#### Work task
Each line that contains the word "Vatican" counts once; give the total for the records below and nothing else.

(Saved data entries)
::::::

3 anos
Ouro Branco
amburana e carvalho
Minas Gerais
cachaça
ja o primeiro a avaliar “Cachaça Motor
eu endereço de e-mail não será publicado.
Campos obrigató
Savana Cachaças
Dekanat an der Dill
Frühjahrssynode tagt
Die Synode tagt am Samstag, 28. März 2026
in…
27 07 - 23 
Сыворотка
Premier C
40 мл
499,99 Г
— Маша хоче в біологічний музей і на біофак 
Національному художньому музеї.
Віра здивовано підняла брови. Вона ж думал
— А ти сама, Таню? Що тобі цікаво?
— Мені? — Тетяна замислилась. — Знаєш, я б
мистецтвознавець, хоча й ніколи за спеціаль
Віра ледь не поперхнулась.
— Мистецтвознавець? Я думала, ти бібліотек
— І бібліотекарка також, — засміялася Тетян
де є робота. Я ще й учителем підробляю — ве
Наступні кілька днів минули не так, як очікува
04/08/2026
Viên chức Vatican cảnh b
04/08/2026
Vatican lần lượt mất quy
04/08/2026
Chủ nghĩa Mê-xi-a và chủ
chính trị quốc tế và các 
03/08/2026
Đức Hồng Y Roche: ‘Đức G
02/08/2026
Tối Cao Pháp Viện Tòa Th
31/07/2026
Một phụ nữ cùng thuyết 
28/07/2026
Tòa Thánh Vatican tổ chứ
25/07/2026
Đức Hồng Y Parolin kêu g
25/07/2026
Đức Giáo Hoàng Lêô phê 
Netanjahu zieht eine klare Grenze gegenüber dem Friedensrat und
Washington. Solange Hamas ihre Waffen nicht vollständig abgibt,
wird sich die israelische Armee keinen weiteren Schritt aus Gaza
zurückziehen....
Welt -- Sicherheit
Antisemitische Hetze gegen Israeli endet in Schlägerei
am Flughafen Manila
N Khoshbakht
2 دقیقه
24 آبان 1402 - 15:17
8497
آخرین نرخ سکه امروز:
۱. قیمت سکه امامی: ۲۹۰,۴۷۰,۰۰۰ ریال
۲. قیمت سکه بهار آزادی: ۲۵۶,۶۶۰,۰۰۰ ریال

::::::

#### Answer to this problem
3